Obama has been taking serious flak from both right and left. In particular, those on the left who feel he has abandoned the base of the party. Sullivan shows two different complaints about the president: the first from an independent who voted for Obama, and the second from an opponent of FDR's New Deal as anti-working man. The tenor of each is eerily familiar.
In Obama we have a president who has eschewed the nihilism of the past eight years in favor of a reasoned approach to actual governance. In proposing bold legislation for health-care reform, in proposing the closing of Gitmo, in crafting cap-and-trade legislation to combat global warming, Obama has taken the path that to do nothing would harm the country in ways that we can't even imagine at this point. Health care, as it stands, is unsustainable. Killing the legislation, in the way Republicans are hell-bent, is just plain cruel to Americans who are one emergency room visit away from bankruptcy or to small business owners who can't provide health insurance coverage for their employees. Gitmo is a symbol of America's past obsession with 24-style torture techniques, as though every person held in that facility held knowledge of an imminent terrorist attack and needed to be tortured nearly to death in order to get that information; its continued existence is a rallying point for jihadist recruiters all over the world. Closing it will heal relations with the Muslim community everywhere, beyond the healing that happened after Obama's stunning Cairo speech. And cap-and-trade is a practical, down-the-middle approach to global warming that acknowledges the difficulty of a carbon tax while reminding businesses that there has to be some serious commitment to cutting back on greenhouse gas emissions, some serious thinking beyond the asinine simplicity of "Drill Baby, Drill." Obama's commitment to these complex issues is a frank statement that he doesn't really care if he's only a one-term president.
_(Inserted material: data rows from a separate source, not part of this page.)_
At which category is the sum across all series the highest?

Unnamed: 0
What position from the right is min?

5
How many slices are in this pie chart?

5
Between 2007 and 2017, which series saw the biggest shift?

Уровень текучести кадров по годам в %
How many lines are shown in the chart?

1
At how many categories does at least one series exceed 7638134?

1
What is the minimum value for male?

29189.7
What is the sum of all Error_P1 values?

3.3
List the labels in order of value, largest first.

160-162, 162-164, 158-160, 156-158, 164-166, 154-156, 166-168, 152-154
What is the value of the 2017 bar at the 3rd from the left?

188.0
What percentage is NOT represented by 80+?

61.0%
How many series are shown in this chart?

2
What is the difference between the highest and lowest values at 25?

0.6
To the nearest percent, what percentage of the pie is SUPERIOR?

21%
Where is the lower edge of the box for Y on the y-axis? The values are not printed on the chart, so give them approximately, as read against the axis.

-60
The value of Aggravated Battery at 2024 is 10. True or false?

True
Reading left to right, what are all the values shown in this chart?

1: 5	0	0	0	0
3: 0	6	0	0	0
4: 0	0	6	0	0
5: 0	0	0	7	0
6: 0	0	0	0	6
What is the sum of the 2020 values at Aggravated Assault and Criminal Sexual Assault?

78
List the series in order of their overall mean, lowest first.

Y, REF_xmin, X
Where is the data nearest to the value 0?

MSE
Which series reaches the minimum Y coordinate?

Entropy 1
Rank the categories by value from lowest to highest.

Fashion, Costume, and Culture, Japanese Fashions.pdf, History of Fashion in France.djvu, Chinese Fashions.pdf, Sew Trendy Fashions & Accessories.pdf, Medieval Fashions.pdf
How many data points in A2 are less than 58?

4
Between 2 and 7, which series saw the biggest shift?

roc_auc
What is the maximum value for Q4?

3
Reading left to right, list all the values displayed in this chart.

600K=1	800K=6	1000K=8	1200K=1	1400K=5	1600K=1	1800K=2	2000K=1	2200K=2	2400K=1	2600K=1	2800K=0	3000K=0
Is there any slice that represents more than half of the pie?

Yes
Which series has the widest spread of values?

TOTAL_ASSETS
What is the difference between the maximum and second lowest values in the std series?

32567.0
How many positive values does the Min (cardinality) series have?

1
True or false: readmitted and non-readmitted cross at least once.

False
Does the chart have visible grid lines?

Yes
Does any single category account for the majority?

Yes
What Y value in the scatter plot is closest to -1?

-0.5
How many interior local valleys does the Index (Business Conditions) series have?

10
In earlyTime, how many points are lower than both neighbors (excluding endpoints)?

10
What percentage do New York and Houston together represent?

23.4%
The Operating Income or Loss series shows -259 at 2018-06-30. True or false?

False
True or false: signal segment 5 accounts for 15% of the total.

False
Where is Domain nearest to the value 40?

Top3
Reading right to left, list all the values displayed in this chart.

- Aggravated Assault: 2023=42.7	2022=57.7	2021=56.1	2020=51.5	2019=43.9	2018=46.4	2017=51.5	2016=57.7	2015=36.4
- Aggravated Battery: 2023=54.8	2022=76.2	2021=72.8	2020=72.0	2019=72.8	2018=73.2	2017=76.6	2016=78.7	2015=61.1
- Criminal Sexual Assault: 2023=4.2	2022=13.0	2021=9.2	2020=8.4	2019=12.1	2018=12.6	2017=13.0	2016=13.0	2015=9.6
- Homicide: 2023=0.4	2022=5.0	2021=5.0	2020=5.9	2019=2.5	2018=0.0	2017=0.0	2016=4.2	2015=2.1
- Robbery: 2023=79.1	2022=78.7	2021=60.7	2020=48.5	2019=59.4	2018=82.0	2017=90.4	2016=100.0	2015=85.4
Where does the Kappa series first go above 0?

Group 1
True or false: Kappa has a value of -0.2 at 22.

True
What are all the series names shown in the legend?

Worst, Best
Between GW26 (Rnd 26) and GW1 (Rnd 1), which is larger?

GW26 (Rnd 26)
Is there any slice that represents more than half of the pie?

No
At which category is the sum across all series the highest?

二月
His major flaw, however, is that he has gotten lost in the weeds of these projects. His electrifying campaign speeches are a distant memory, in contrast to the quiet wonk we have seen the past year. He seems content, as Fareed Zakaria puts it, to behave "as the head of the Democratic Party in Congress, working almost entirely with and through that caucus, slicing and dicing policy proposals to cobble together legislative majorities." And I have previously championed this approach. Congress is, after all, the body responsible for actually legislating. But my support of letting the three branches operate as intended doesn't mean I'm content to let Obama abdicate his responsibility to lead. His speech last week in Ohio was a taste of what can be when a president steps up to the microphone or in front of the camera and delivers directly to the people a vision, a commitment, in terms that sustain our confidence and faith in leadership.
In my job, I don't look to the senior executives who run the company to explain to me how to sell mortgages or even what new systems are being put in place to make my job easier. What I expect from them is a broad vision of what's working and not working company-wide and where the company is headed, as well as some nugget of what's in it for me and my family.
So, with Obama's State of the Union speech coming this Wednesday at a most opportune time, I am looking to see how President Obama will outline his vision for the next year, his message to Congress about what he expects from them, and his restated commitment to fight for all Americans, regardless of politics (and with healthcare reform alone, he has done that).